Fahrenheit 451
by Ray Bradbury

With an intriguing plot and a 50th anniversary edition that involves an interview with the author regarding his writing’s “secret self”, I found Fahrenheit 451 as a book that is both disturbing, memorable, and hard to put down. I know that I recently had a saddeningly realistic political reading material in Jose Saramago’s “Seeing”. I read this immediately after. One warning: it’s not perfectly advisable for one’s emotional health to read these two books in succession. It might be best to squeeze in a light and funny reading material in between, just to be sure that you will not wallow in lethargy. Squeeze a joke book in between. I am not kidding.

I don’t know what I can make of the morbid fascinations that come out of my recent bedtime reading materials but Bradbury’s timeless classic still rings true in this present era of computers, selfies, and internet technology. I do promise to lighten my reading materials in the coming days. It has been intense for the last two weeks of my reading life. I decided on a light murder mystery thriller in Paris for my current read. I know that’s not light enough for some but I actually read a couple of chick literature for Christmas so New Year was all for the heavy and substantial.

One of the chief things that struck me in this novel is that crucial role of the oral transmission of literature.
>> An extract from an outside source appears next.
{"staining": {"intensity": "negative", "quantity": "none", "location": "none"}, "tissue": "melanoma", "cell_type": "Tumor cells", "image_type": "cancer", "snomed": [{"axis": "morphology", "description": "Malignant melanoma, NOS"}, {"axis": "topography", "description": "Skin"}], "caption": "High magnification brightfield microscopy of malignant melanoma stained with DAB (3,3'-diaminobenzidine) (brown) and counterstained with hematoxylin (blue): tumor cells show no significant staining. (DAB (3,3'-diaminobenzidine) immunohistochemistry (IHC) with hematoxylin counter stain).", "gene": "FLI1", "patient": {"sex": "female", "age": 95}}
It was a world where people had to rely on memories of book passages to rebuild the world after war. As a reader, I am not so good in memorizing lines but I am very good in earmarking pages. I had earmarked my copy of this book to oblivion.The novel is quite action-packed, filled with quotable quotes and even with the shocking punch that you will not expect in such magnitude. It is as hot as fire itself. Previously, I wrote about Saramago’s universality in the midst of pulling off the trick of mastering the art of namelessly universal characterizations. With Bradbury, there are American names used but it’s as timeless. He could have written it yesterday or 50 years ago, and the effect is still the same for the reader.

Bradbury’s life story in creating this book is also spectacularly inspirational. He embodied the full concept of a struggling writer whose work is its own reward. In his own words, Bradbury described Fahrenheit 451 as one of those “dime novels” where he had to literally rent a typewriter for a few dime everyday just to get it done.Whoever said that writing is a mere product of talent is sorely mistaken; it’s really 98% hard work and 2% talent or genetics or natural endowments of prowess. The success of Fahrenheit 451 was a slow simmer. In his interview, Bradbury said that it did not sell as well in the first few months of release. Sometimes the audience is not ripe enough for one’s writing. And this happened to him, a successful author of a timeless piece.
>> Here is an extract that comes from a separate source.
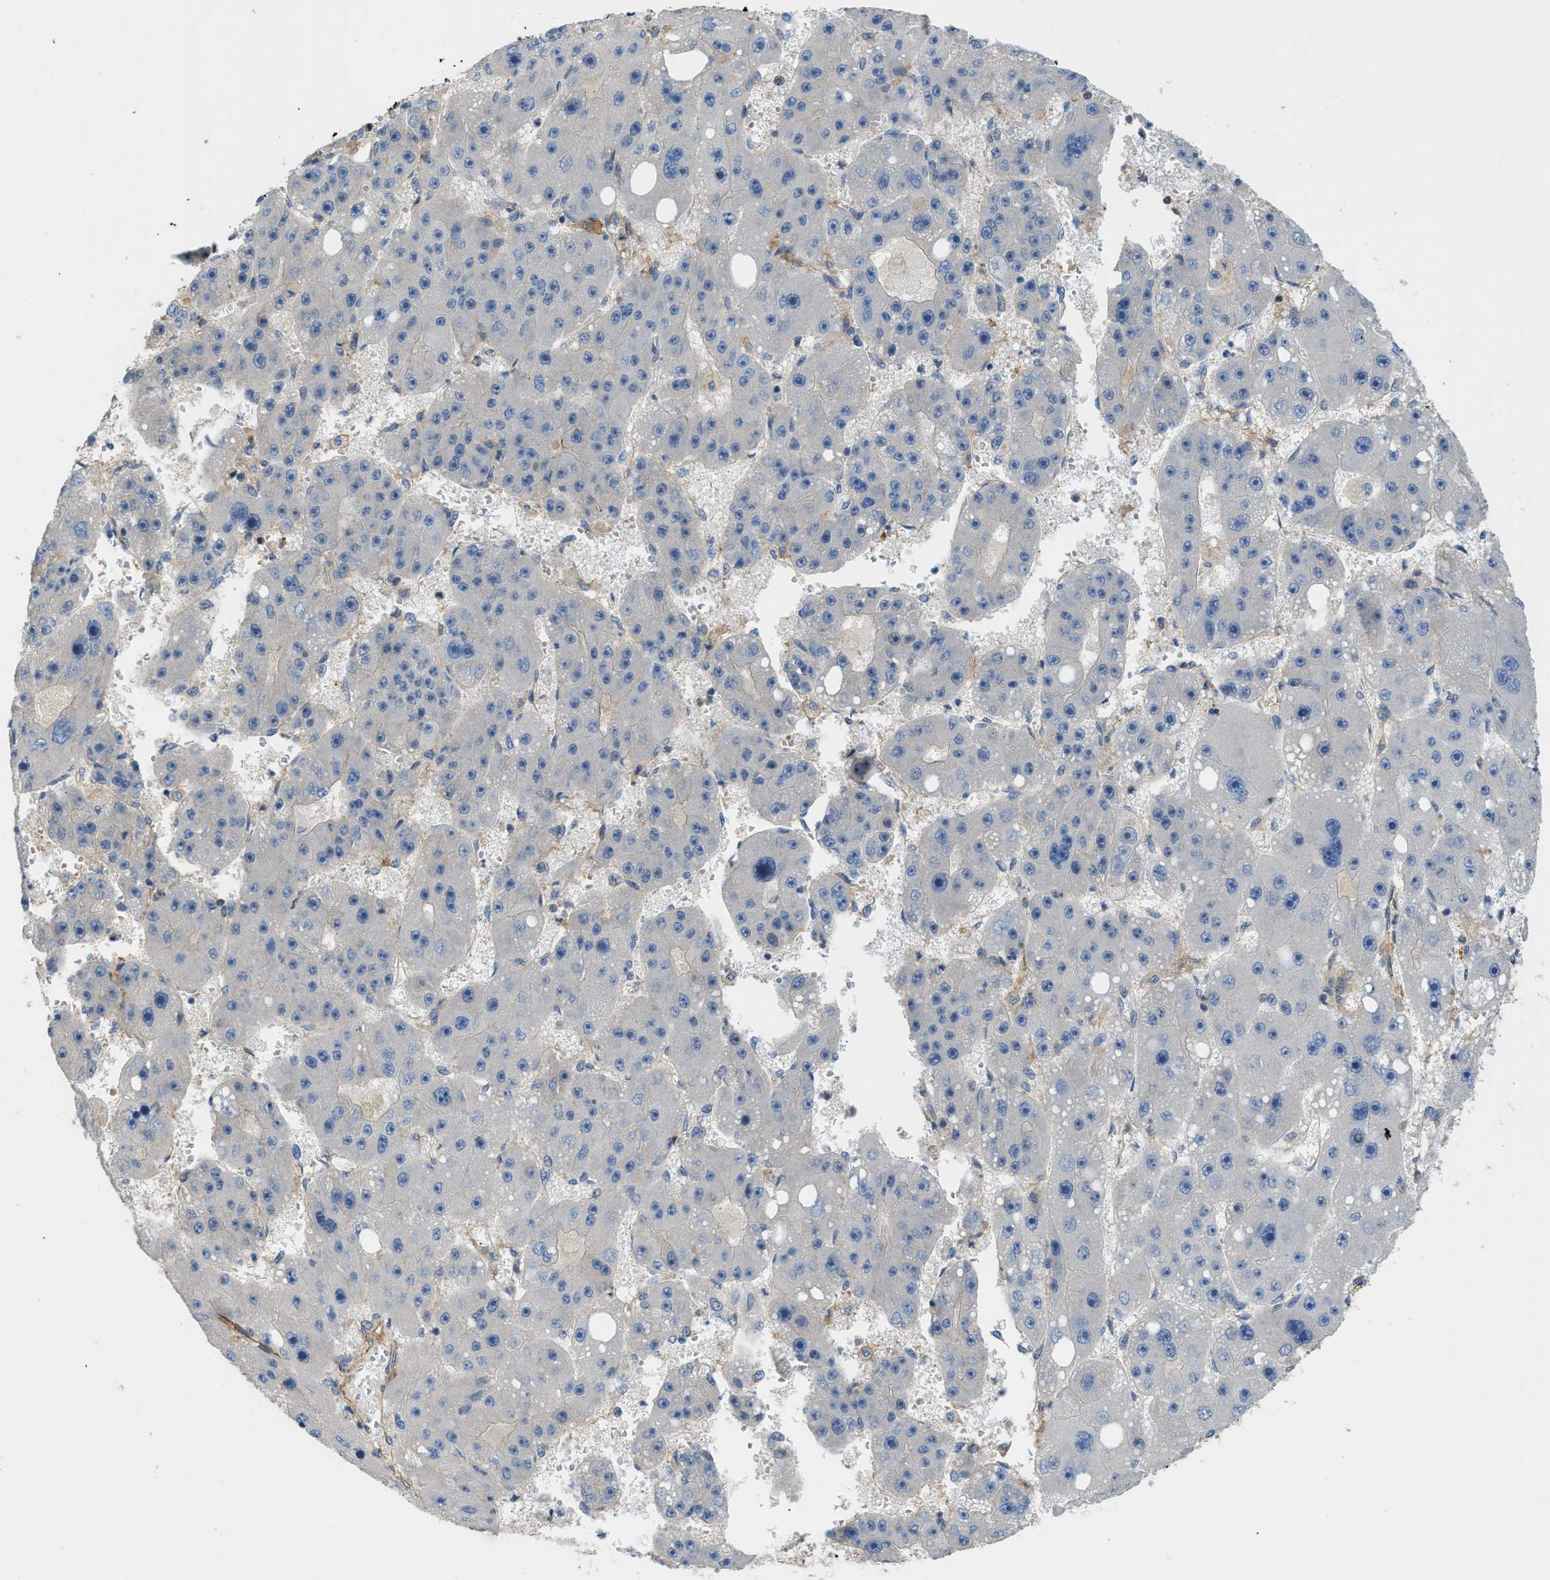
{"staining": {"intensity": "negative", "quantity": "none", "location": "none"}, "tissue": "liver cancer", "cell_type": "Tumor cells", "image_type": "cancer", "snomed": [{"axis": "morphology", "description": "Carcinoma, Hepatocellular, NOS"}, {"axis": "topography", "description": "Liver"}], "caption": "DAB immunohistochemical staining of human hepatocellular carcinoma (liver) shows no significant positivity in tumor cells.", "gene": "TRAK2", "patient": {"sex": "female", "age": 61}}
The primary focus was initially on the character of the fireman, Guy Montag. Later it was aptly renamed as Fahrenheit 451, the temperature at which book paper starts to disintegrate. His exploratory and futuristic stance on the future of printed books and the dark illiterate nightmares that can follow if it comes to pass is quite stark and affecting for book lovers like me. I remember last year when I made a pledge to “Read the printed word”. And after reading Fahrenheit 451 last weekend, I decided to mentally reaffirm this pledge to continue reading printed words even to the point of being considered as a candidate for extinction.

Another important aspect that he touched on is the price of living with knowledge, of actually continuing to live despite what one finds about life and its realities.Whenever the subject of reading comes up, I often hear people say that they are not into books. I just nod my head. But whoever said that reading books takes too much work and effort has not really grasped the reality that nurturing ignorance takes so much more long-term effort than leafing through the pages of a well-written piece of poetry or prose. Even if titles like Fahrenheit 451 run the risk of depressing me for a short while, I still believe that it’s a risk worth taking because there is no point in shielding one’s self from appreciating art just to avoid the emotional repercussions of appreciating it to the fullest.